There are numerous examples around the world where sustainability is an entrenched way of life rather than a ‘trendy’ movement, and where non-western countries are taking vital ground-breaking steps to intertwine the fashion industry and circular economy. At the 2019 Hong Kong fashion summit, a 60 million dollar fund was launched to invest in sustainable innovations in India, Bangladesh and Vietnam. 

Orsola de Castro, founder of Fashion Revolution has commented continuously on the fashion industry’s racist and exploitative behaviour directly causing the horrendous working conditions in the global south. But, as much as I admire de Castro’s work, we don’t stop and think enough about how the movement also ignores, and in return is racist, towards BIPOC. 

During the height of the BLM movement in May and June 2020 there was an increased awareness around the term ‘white saviours’ which is essentially where white people co-opt a movement but centre themselves, in turn causing more harm than good. Arguably sustainable and ethical fashion has become another outlet in which this can occur. 

In the past 5 years, the conversation surrounding sustainability has embedded itself within people’s minds. Large companies are starting to take note, and social media has breathed new life into social and political movements.
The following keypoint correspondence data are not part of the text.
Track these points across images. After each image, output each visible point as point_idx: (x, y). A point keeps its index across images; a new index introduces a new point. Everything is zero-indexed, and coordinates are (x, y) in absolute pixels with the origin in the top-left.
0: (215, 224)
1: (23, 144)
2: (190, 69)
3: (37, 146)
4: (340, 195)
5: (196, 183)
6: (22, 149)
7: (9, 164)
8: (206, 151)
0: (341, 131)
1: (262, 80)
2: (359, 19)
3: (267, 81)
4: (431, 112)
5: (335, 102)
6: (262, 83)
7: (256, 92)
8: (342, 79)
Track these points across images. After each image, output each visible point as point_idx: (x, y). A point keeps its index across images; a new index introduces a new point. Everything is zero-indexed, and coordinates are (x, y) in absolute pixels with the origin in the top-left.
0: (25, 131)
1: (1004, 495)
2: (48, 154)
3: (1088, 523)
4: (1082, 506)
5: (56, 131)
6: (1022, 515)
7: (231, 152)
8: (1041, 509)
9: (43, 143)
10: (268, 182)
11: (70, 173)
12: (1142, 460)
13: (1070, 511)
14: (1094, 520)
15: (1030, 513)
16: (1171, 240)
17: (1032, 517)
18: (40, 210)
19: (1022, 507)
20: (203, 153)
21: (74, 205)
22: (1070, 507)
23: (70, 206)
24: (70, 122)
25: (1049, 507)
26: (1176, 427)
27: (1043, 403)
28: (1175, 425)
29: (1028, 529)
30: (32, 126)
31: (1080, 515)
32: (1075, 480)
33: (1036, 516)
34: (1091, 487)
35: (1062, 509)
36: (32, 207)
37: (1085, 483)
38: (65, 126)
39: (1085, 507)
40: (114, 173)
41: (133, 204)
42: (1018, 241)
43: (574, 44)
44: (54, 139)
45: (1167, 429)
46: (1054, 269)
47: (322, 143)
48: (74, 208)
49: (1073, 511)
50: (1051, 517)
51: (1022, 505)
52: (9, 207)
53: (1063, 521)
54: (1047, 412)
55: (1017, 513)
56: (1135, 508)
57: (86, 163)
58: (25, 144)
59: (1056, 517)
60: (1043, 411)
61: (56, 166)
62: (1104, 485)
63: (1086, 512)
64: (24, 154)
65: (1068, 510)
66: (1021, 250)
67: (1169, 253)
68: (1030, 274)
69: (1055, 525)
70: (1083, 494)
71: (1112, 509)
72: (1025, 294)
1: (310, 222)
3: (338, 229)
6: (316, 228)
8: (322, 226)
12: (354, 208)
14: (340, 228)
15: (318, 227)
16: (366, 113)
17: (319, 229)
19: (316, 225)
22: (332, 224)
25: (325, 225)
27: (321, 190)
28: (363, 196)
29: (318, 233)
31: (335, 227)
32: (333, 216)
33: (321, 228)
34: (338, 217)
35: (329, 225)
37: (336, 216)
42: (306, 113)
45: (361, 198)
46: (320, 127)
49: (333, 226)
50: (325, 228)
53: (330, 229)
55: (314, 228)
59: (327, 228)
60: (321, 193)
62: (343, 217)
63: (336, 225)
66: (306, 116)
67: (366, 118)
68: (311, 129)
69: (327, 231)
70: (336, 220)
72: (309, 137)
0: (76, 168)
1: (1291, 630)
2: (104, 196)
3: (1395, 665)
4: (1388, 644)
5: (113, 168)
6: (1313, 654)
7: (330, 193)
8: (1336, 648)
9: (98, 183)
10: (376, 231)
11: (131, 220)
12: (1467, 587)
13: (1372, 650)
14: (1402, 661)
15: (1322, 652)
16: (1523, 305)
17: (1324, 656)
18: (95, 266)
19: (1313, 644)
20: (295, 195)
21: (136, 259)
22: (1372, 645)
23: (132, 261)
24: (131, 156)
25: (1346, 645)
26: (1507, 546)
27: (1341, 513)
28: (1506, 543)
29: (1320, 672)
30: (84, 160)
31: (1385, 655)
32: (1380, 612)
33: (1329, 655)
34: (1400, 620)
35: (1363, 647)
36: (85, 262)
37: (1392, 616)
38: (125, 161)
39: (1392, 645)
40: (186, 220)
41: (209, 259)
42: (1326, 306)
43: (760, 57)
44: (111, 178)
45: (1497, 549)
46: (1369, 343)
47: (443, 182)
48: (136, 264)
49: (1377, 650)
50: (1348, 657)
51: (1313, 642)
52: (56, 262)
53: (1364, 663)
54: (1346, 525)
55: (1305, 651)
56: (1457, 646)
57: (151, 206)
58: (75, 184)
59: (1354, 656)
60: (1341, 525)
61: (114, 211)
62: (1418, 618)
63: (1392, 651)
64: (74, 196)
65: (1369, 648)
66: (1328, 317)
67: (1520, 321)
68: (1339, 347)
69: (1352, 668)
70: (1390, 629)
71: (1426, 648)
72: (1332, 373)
In sustainable fashion, this has included the #cleanclothes #whomadeyourclothes and #payup campaigns fronted by leading organisations like Fashion Revolution. 

However, this has also led to greenwashing amongst  larger fast fashion companies, with H&M, ASOS and Missguided among others, releasing ‘sustainable’ collections in the past year. 

The constant churning out of new collections, as well as the 350,000 tonnes of clothing ending up in landfill every year, will never be eclipsed by ‘organic cotton’ or ‘recycled polyester’. And of course, garment workers consistently pay the price. 

The Rhana Plaza disaster in 2013 claimed 1,134 lives, and only on March 11th 2021 a lethal fire in a garment factory in Cairo killed 20 people. For a fashion brand to be truly sustainable, safety and kindness needs to be at its core values, not as a consumer-driven marketing stunt to generate more sales.

All in all, we have to change our attitude towards the world we live in, but we must learn who was here and leading the conversation before us. Sustainable fashion has so far been written as a white woman movement, but it’s clearly far more than that.